The downhill skiing at Lake Placid also is world class. Whiteface, home to the Olympic alpine runs, features "the longest vertical drop" in the East, according to Ski Magazine. But the challenging, icy mountain offers little for beginners. Last year, at Eric's encouragement, I stepped into the gondola without understanding how high the run extended into the clouds, made a call, whimpering, to my mother from the top and took two horrifying spills on the descent.
No surprise that we didn't return to Whiteface this year. For 15 years in a row, the resort has been named No. 1 in North America for "off-hill activities" by the readers of Ski.
Friday night, we ice-skated for two hours on the Olympic speed-skating oval at the base of the front steps to Lake Placid High School, a Grecian-style structure that spans the length of the oval.

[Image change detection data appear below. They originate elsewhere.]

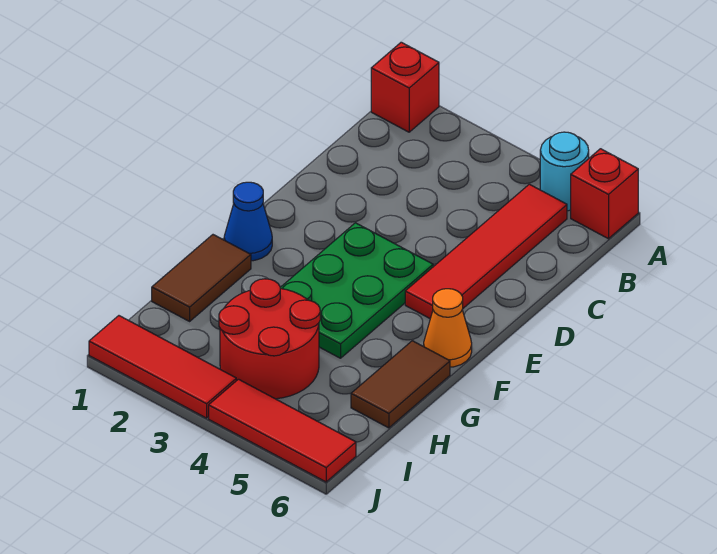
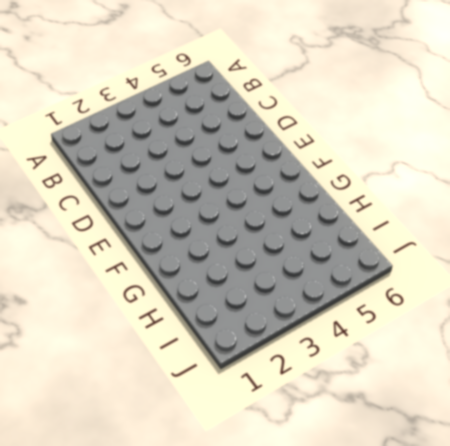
none -> red brick A1 level 1
none -> cyan round brick A5 level 1
none -> red brick A6 level 1

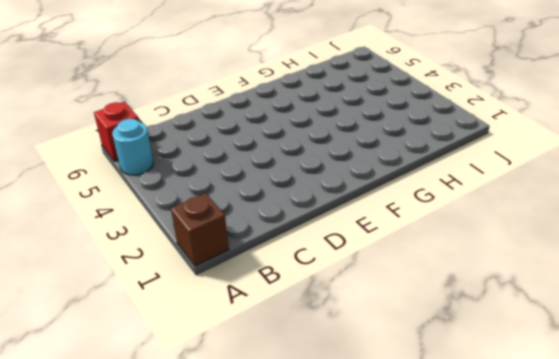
brown brick A1 level 1 -> red brick A1 level 1
none -> red tile B5:E5 level 1
none -> green plate E3:G4 level 1
none -> blue cone F1 level 1

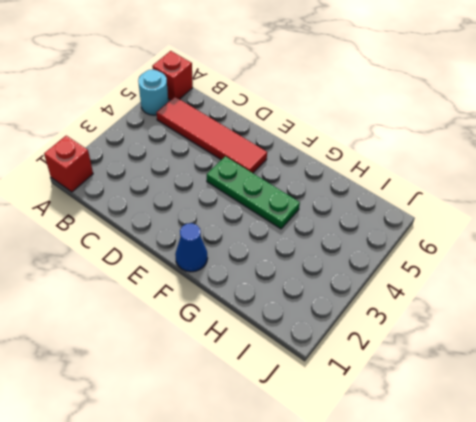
green plate E4:G4 level 1 -> green plate E3:G4 level 1
none -> orange cone F6 level 1
none -> brown tile G1:H1 level 1
none -> brown tile G6:H6 level 1

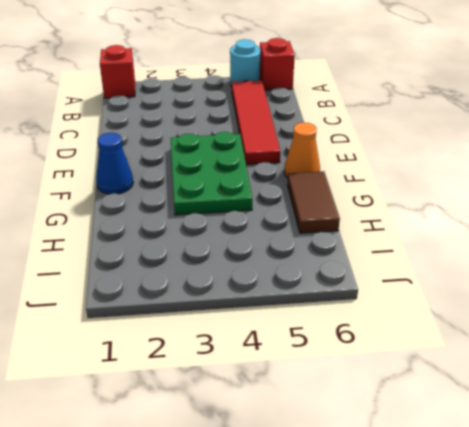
none -> brown tile G1:H1 level 1
none -> red round brick H3:I4 level 1
none -> red tile J1:J3 level 1

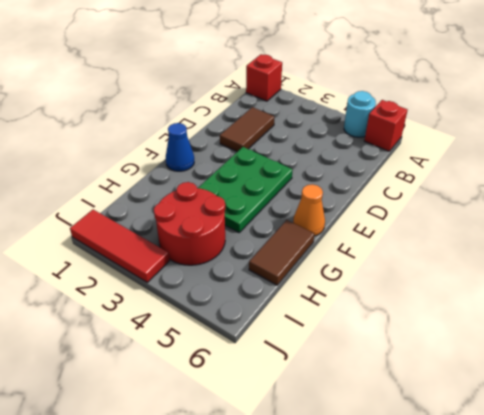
brown tile C2:D2 level 1 -> brown tile G1:H1 level 1
none -> red tile B5:E5 level 1
none -> red tile J4:J6 level 1

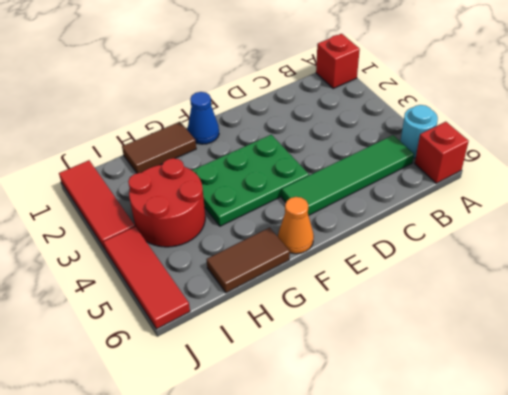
green tile B5:E5 level 1 -> red tile B5:E5 level 1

A wreath and garland wrapped in colorful Christmas lights hung above the school's entrance, electric candles glowed in every window and a fire burned in the center of the oval.
Saturday, we cross-country skied part of the women's Olympic 5K course, one leg of more than 50 kilometers of groomed trails at the Verizon Sports Complex. The next day, we hit the snowshoe trails, which weave through the Olympic cross-country trails and were untouched except for tracks from snowshoe hares.

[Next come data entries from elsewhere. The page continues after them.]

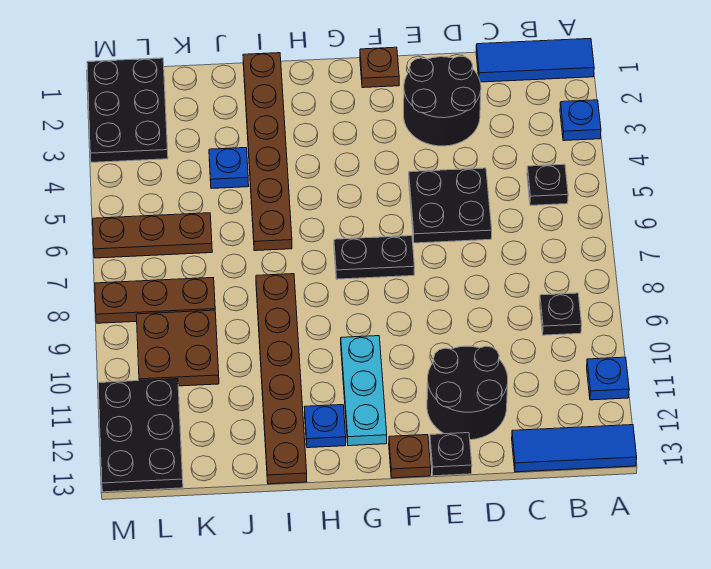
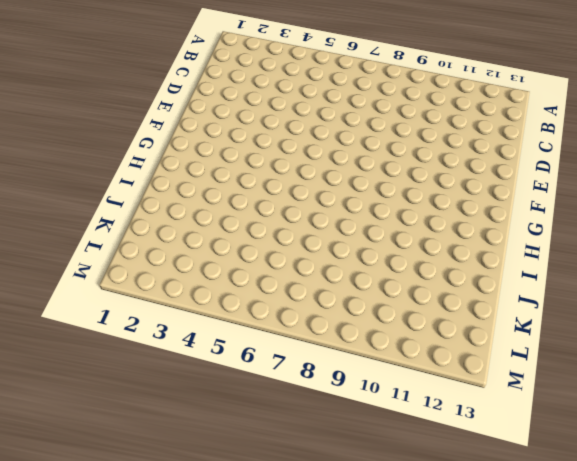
none -> blue tile A1:C1 level 1
none -> blue plate A3 level 1
none -> blue plate A11 level 1

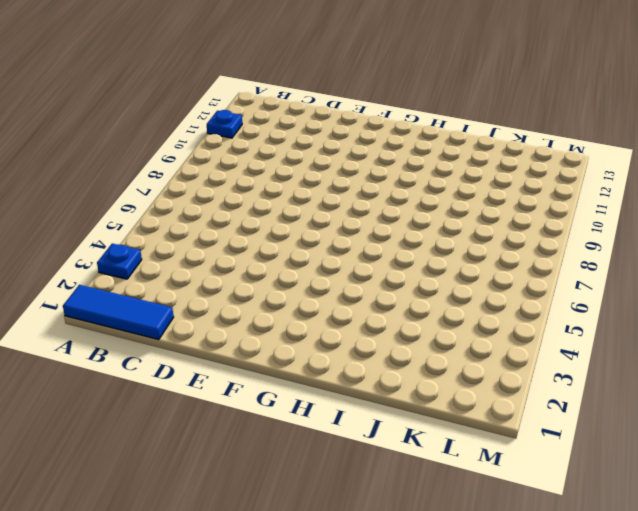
none -> blue tile A13:C13 level 1
none -> black plate B5 level 1
none -> black plate B9 level 1

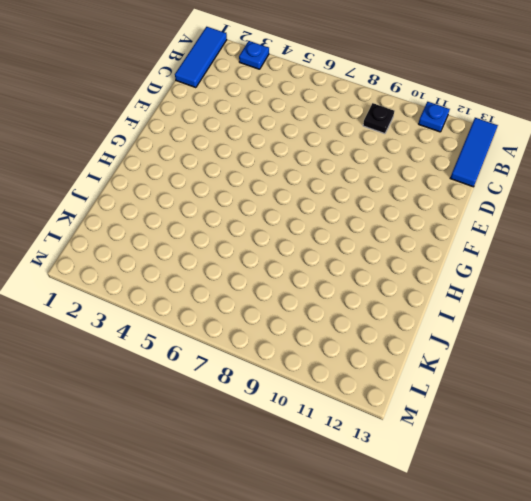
none -> black plate B5 level 1
none -> black round brick D2:E3 level 1
none -> black plate D5:E6 level 1

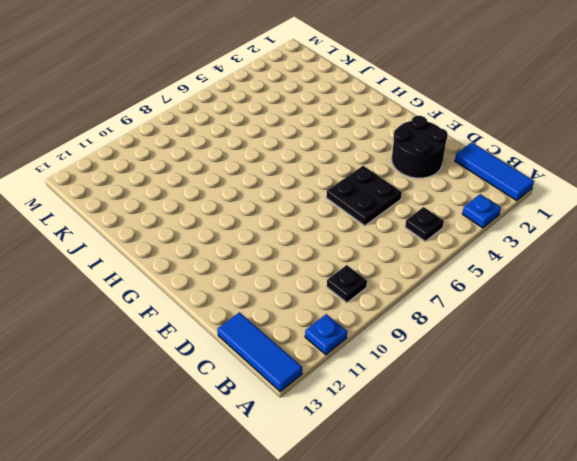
none -> black round brick D11:E12 level 1
none -> black plate E13 level 1
none -> brown plate F1 level 1

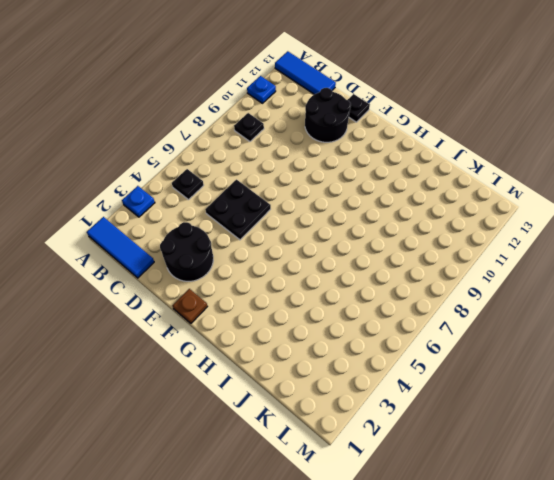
none -> black plate F7:G7 level 1
none -> brown plate F13 level 1
none -> cyan plate G10:G12 level 1

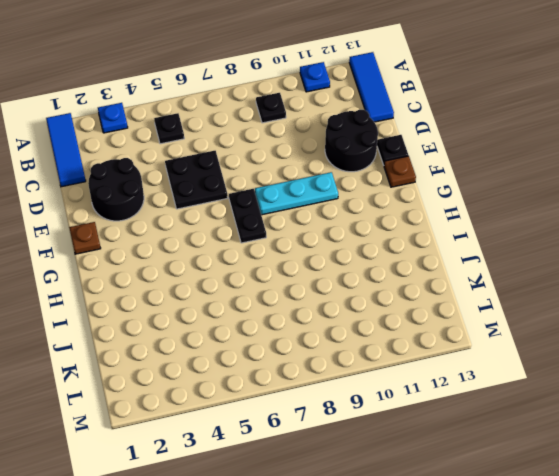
cyan plate F8:F10 level 1 -> cyan plate G10:G12 level 1
none -> blue plate H12 level 1
none -> brown plate I1:I6 level 1
none -> brown plate I8:I13 level 1

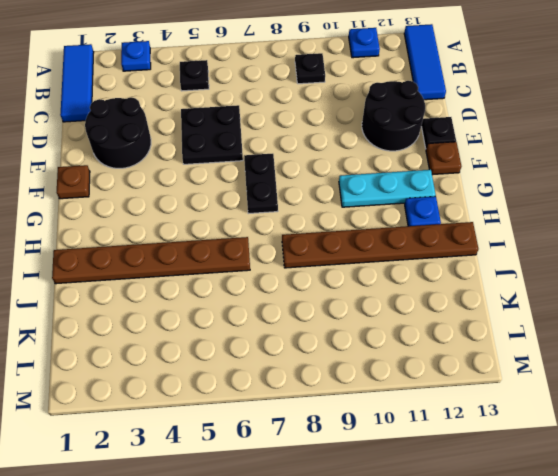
none -> blue plate J4 level 1
none -> brown plate K6:M6 level 1
none -> brown plate K8:M8 level 1

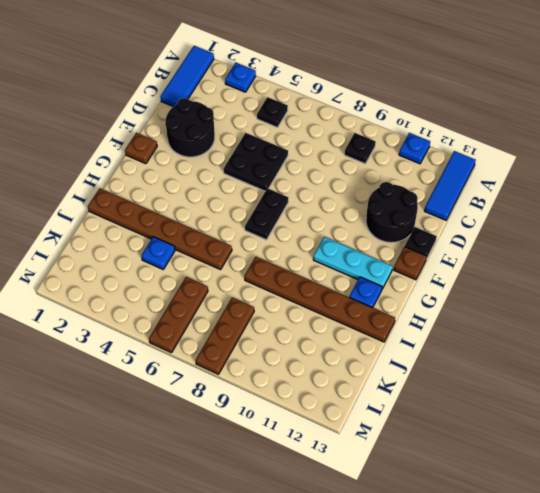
none -> brown plate K9:L10 level 1
none -> black plate L1:M3 level 1
none -> black plate L11:M13 level 1

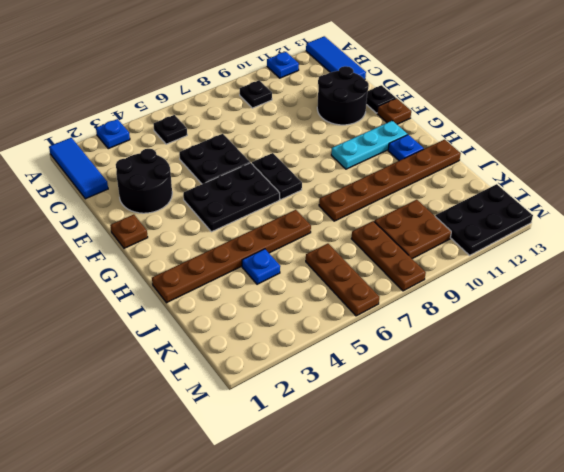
black plate F4:G6 level 1 -> black plate L1:M3 level 1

Had Mirror Lake, the town's centerpiece, been frozen enough, we would have zoomed down its 30-foot toboggan run, which flings sliders more than 1,000 feet onto the ice, according to the local park district. And had there not been a biathlon competition that weekend, we would have taken an hourlong lesson on the sport Friday afternoon.
I never understood how difficult the biathlon was until Rogers explained that the skiing portion of the event jacks up racers' heart rates to a jittery 180-beats-a- minute, making it difficult for them to shoot a 1.77-inch target a 16-story building away.
Biathletes have to be in good enough condition for their heart rates to immediately plummet when they stop, lie on their stomachs or stand, and aim their rifles. Each miss tacks a minute onto their time.
Rogers learned this after marveling at the resting heart rate of the biathlete staying at his house during the 1980 Games.
"If I had his heart rate, I'd be in the hospital hooked up to oxygen," he said.
On the night of the U.S.-Soviet game more than 25 years ago, Rogers estimated that there were 12,000 people in the roughly 8,000-seat arena, and at least another 15,000 people outside on Main Street, which was roped off to vehicle traffic during the Games.
A Methodist minister led the organizing committee. The town's dentist was in charge of all of the visuals -- pictures, slide presentations and printed materials. The owner of the local lumberyard chaired the environmental committee, and Rogers, a radio station owner, was in charge of protocol.
The opening and closing ceremonies at the 2006 Turin Games cost more than the entire 1980 Winter Olympics, Rogers said. And Lake Placid was one of the last Games when all of the competitors stayed in one athletes' village.
After the Games, the residences were converted into a state prison.
Even so, Lake Placid still feels like an athletes' village to me.